A estupidez de um sistema que humilha


Não dispõe de estrutura adequada em termos de capacitação humana e tecnológica, mas convoca a população já sofrida para se submeter aos seus constantes caprichos de atualização de documentos ou mudanças de processos dos nos seus ditos “modernos sistemas”, sob alegação de que tudo está sendo feito em prol da melhoria e da segurança nacional. Ai, a vida do cidadão vira um verdadeiro inferno, sobrando sempre para as pessoas mais pobres e idosas.
Isto é a cara do Brasil desprovido de recursos, com seu sistema estúpido que humilha o povo em intermináveis filas, e ainda ameaça quem não comparecer, dizendo que pode ser punido e excluído do esquema que só beneficia aos próprios. É o que está acontecendo desde meados do ano passado e agora, no momento atual, com o maldito recadastramento biométrico eleitoral, cheio de vícios e mutretas.
Diante de toda esta brutalidade sem tamanho, ouvi nesta semana um juiz eleitoral culpar o próprio brasileiro de que sempre deixa tudo para a última hora. Isto não é verdade porque as filas, provenientes da desorganização e da falta de condições de atendimento do Tribunal Eleitora, sempre existiram desde o início do processo, e não tomaram providências para, pelo menos, minimizar a situação.
Na Bahia, por exemplo, e aqui, particularmente em Vitória da Conquista, o quadro é de revolta e de angústia para o eleitor que desde os primeiros dias enfrenta filas e perda de tempo para realizar o recadastramento no Fórum da cidade. No início, este era o único local para a biometria. Por que, quando tudo começou, não colocaram vários pontos de atendimento? A opção no Espaço Glauber Rocha, no caso de Conquista, só veio tempo depois.
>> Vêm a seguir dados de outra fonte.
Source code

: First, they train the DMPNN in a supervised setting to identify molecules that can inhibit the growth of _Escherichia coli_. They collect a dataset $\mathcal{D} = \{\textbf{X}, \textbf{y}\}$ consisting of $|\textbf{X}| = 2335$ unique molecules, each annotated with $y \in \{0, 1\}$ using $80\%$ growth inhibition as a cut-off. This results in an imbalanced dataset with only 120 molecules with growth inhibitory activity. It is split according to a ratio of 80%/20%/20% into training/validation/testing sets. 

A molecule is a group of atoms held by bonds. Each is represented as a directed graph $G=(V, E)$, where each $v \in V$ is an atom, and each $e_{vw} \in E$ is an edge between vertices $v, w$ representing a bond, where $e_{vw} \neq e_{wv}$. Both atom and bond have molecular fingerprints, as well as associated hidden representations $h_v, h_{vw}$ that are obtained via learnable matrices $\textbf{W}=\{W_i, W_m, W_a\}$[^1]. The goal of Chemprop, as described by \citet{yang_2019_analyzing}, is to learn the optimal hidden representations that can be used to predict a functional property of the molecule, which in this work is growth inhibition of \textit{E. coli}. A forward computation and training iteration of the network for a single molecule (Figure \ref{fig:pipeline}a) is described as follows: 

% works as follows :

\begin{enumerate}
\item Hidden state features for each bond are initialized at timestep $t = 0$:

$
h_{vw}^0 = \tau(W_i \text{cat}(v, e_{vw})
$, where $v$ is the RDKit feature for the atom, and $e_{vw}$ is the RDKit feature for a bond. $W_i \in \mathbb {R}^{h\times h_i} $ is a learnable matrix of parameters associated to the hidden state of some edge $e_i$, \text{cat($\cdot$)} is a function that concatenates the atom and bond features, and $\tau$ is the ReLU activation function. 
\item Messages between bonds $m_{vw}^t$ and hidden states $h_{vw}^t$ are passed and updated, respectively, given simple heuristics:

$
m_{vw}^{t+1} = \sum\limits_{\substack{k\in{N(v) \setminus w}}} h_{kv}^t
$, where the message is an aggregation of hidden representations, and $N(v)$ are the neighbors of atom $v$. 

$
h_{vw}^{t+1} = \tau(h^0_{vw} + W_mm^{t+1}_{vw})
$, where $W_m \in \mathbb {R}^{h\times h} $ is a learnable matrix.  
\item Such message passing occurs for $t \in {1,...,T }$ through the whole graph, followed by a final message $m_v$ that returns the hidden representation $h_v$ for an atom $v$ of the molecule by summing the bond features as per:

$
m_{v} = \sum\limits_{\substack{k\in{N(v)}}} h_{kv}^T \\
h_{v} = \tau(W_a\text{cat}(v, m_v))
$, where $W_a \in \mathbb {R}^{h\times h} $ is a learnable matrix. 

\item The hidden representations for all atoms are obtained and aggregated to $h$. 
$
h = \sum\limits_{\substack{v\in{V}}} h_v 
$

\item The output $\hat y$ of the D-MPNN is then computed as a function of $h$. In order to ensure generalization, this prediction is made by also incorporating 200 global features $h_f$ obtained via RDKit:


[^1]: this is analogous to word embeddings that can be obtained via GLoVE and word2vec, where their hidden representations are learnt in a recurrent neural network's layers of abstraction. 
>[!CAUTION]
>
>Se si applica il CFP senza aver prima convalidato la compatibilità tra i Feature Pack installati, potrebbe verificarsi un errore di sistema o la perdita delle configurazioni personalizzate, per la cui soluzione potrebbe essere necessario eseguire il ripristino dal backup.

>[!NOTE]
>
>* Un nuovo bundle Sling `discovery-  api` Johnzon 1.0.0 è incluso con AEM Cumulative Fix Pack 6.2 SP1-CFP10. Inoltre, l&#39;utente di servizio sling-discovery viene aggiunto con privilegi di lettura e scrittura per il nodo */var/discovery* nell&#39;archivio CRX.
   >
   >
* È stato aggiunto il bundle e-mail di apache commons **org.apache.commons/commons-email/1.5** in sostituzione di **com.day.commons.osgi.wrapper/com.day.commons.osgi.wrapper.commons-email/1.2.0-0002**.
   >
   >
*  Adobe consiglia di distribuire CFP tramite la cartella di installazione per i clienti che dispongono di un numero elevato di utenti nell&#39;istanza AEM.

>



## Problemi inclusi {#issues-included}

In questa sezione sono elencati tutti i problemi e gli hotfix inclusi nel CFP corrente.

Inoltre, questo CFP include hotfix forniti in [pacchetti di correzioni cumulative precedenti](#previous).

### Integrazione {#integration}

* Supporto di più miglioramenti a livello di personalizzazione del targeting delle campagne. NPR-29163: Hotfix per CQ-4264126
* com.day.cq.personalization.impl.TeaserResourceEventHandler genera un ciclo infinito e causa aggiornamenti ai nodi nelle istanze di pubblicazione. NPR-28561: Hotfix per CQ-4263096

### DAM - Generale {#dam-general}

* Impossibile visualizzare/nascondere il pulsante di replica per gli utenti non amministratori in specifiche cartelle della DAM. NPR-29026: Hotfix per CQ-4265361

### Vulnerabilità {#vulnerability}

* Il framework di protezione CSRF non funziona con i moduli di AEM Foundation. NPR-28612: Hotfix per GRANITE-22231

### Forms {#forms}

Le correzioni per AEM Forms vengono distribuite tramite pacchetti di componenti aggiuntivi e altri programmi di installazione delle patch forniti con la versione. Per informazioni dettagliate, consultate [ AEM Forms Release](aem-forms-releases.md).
O sistema como todo é deficitário e falho em todos os sentidos, desde a falta de recursos financeiros, planejamento, estrutura e, consequentemente, de contingente humano suficiente para executar o trabalho de modo digno para que o cidadão não seja sacrificado. Já no final do prazo, o tal sistema cai por horas e os agendamentos “programados” não são cumpridos. Tudo não passa de mentira como num conto do vigário. Tudo não passa de um estelionato biométrico.
Para encobrir as falhas, é muito fácil culpar o nosso povo que, infelizmente, é mais cordeiro que uma ovelha porque esta ainda berra quando percebe que está sendo levada para o matadouro. Nesse quadro de filme de terror, grande parte da nossa mídia exerce um papel vergonhoso de só noticiar o factual e ainda ficar ao lado do perverso sistema, sem comentar e defender o outro lado do povo massacrado. Não se ouve, nem se lê criticas contra estes e outros absurdos em nosso país.
Acontece que toda esta insensatez no Brasil não ocorre, nem está ocorrendo somente agora com o recadastramento biométrico eleitoral, mas em muitos outros segmentos da vida brasileira, como nos atendimentos do INSS, para se marcar exames de saúde, para atualizações periódicas de carteiras de identidade, habilitação de motorista, matrículas nas escolas públicas e outros tantos documentos onde se dorme nas filas de horror, de choros, lágrimas e lamentos.
O mais curioso é que estas torturantes filas da morte não são frequentadas por governadores, senadores, deputados, prefeitos, vereadores, ricos, empresários, endinheirados, profissionais privilegiados, diretores e executivos públicos e privados. Nelas só se vê pobres de um modo geral, mulheres grávidas, idosos e até crianças.
Todos enfrentam calados e resignados, sem indignação e protestos, as longas e penosas jornadas, enquanto uma casta superior do alto da pirâmide social se esbalda em suas mordomias, rouba descaradamente os impostos do povo, afronta a todos com suas medidas e discursos de menosprezo e não acredita na capacidade de uma revolta.
A maioria deles sabe que, apesar de tudo, será eleita. Ainda nos ensinam uma enganosa lição de que o voto é um ato de cidadania para mudar o país, país este que violenta e maltrata seus filhos. Nega a eles o respeito, a dignidade humana e os direitos constitucionais. Até quanto esta Catilina criminosa vai continuar abusando da nossa paciência?